The more historically important (or rich) a person is, the more that is done to remember them. But time marches on, and much is lost-I sometimes wonder if I would still be able to find that little cemetery in the backyard today.

Sometimes, however, the past can be recovered and learned from. That is the theme behind the amazing story in the book The Fisherman’s Tomb. The book recounts the decades-long archeological and historical search for the apostle Peter’s tomb beneath the Vatican. Peter’s tomb, which had been hidden from the Roman’s in the first and second centuries, had been lost for the better part of 2000 years, until a series of event over the span of decades led to the archeological excavation of the Necropolis, an ancient cemetery that St Peter’s Basilica in the Vatican had been built over, and the eventual recovery and identification of Peter’s remains.

The story revolves around popes, a series of Vatican officials fighting over political power, a ground-breaking woman that led the archeology, and a rich American oil tycoon that secretly financed the entire project. While the book is not the most well-written book you will every read, the story contained in it is one that is most certainly interesting and highly-engaging.

For me, a story like this raises a lot of questions: how do we remember great men and women of the past? Where is the balance between honoring a great leader of the church like Peter and not making too much of a mere human that God used in mighty ways? What do we make of building huge, ornate structures that point to the glory of God, but also cost extraordinary amounts of money, time and effort?

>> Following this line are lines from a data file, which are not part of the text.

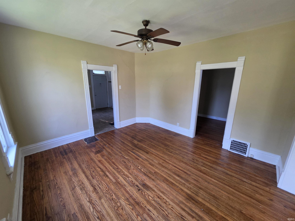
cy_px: 110
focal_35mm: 13
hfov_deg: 106.2
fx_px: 111
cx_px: 148
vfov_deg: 89.9
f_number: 1.9
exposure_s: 1/120
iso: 250
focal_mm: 2.2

Some day I hope to visit the Vatican, and specifically the Necropolis. It takes a lot of planning ahead of time, but to be that surrounded by history seems staggering, especially for someone that lives in a state that is newer than almost anything found in the entire city!

I’m not Catholic (not even close), but I respect and appreciate the history and tradition of the Catholic church. This story helps remind us that there is a lot to be discovered, and learned, from history. The tenaciousness of those that pursued this hunt for the truth over the span of decades is admirable. I hope that every pursuit of truth is just as dogged.